Estratto della pagina:
►

Ammessa l'ipotesi geniale del Canina, considerando con lui che il Porto Claudio non poteva estendersi all'ovest, ma al nord-ovest del Porto Traiano, persuaso d'altronde come lui che il Monte Giulio, alto quattro metri, ed il Monte dell'Arena, alto sei metri al di sopra della pianura circostante, seminati ambedue, ad ogni passo, di pezzi antichi (tufo, mattoni, marmo), ricoprono, l'uno il molo destro, e l'altro l'isola del faro, che faceva anche da antemurale (cfr. il lavoro complessivo del professore Lanciani, Antichità di Porto, in Annali, 1868, p. 114 sgg.) mi proponevo: a) di misurare l'entrata del porto fra il molo destro e l’antemurale; 2) di ritrovare il molo sinistro più visibile nelle ricostruzioni degli architetti che sul terreno; e) di studiare la relazione coll'antemurale.

◄

Materiale fornito:
►

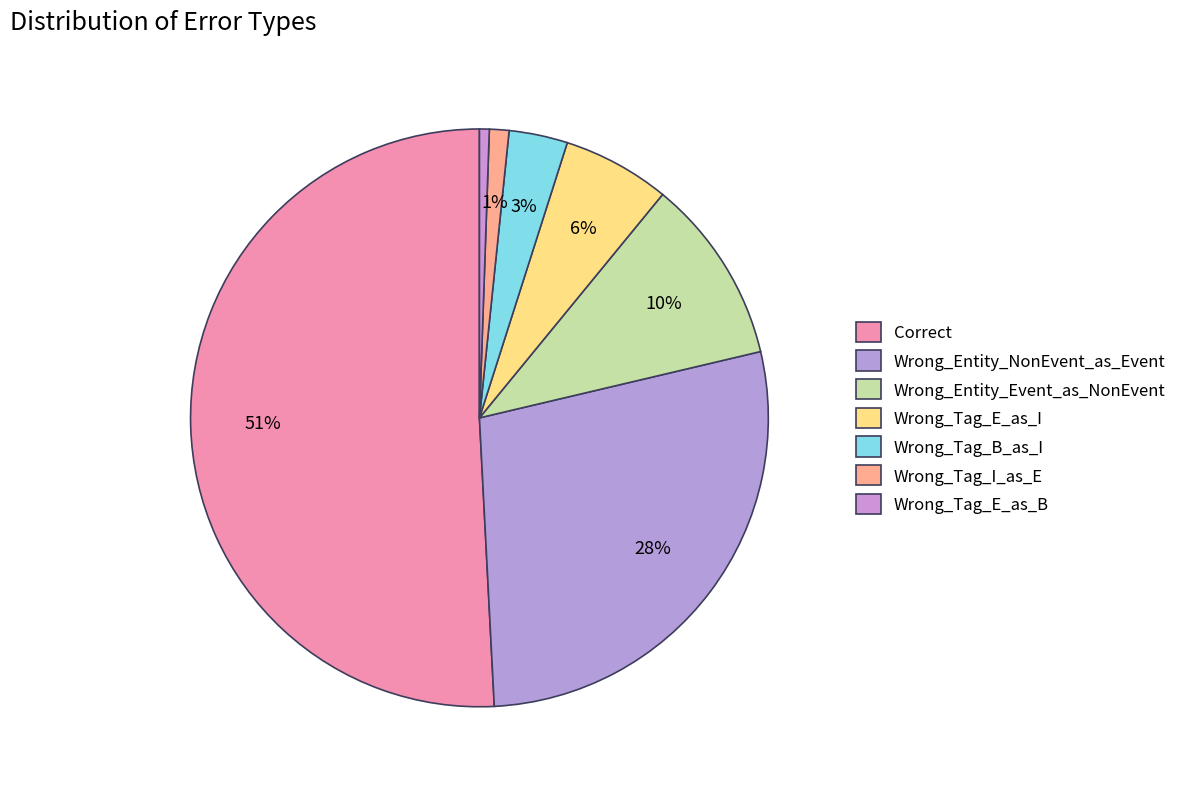

Count the number of slices in the pie.

7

◄

Consegna A: Secondo il brano sul Porto Claudio, di quanti metri si eleva il Monte dell'Arena sulla pianura circostante?
Consegna B: Prosegui il brano sul Porto Claudio dal punto in cui si ferma.

Soluzione esercizio A: Sei metri.

Soluzione esercizio B:
a) Sul primo punto le mie indagini hanno avuto un esito favorevole. Dapprima c'era una specie di contraddizione fra l'aspetto dei luoghi ed i disegni del Canina e del Texier. Infatti, se guardiamo la restituzione dell’uno (Canina, VI, tavv. CLXXXI e CLXXXII) e dell'altro (Texier, /tevue générale de l'architecture et des travaua publies, XV, 1857, tavv. 31 e 32), l'antemurale vi è protratto assai innanzi ai moli (100 m. dal Canina, 90 m. dal Texier), dimodochè il porto non ha più che uno sbocco solo, largo 500 m. dal Canina e 200 m. dal Texier. Invece, se dai bassi fondi della Trajanella si segue coll’occhio la linea del Monte Giulio, pare che finisca al nord "del Monte dell'Arena, ad una ventina di metri dal lato esterno e così l’antemurale sarebbe stato interamente rinchiuso dentro i moli.
Questa vera antinomia fra le realtà presenti del suolo e le necessità di una ricostituzione ragionevole della realtà passata, l'hanno risolta i miei tasti in un modo abbastanza soddisfacente. Quando, venendo dal Lago Trajano, si cammina verso il Monte dell'Arena, si riscontrano, a 70 metri a sud-est dal ponte eretto sul Fronzino, traccie di costruzioni antiche (opera a sacco) che emergono a fior di terra, nel mezzo del sentiero. Dei tasti positivi hanno fatto riconoscere, all'est del sentiero, e ad una profondità variante fra m. 0,80 e m. 1,20, la presenza di murature simili, che andavano a collegarsi cogli avanzi ora nascosti sotto il Monte Giulio.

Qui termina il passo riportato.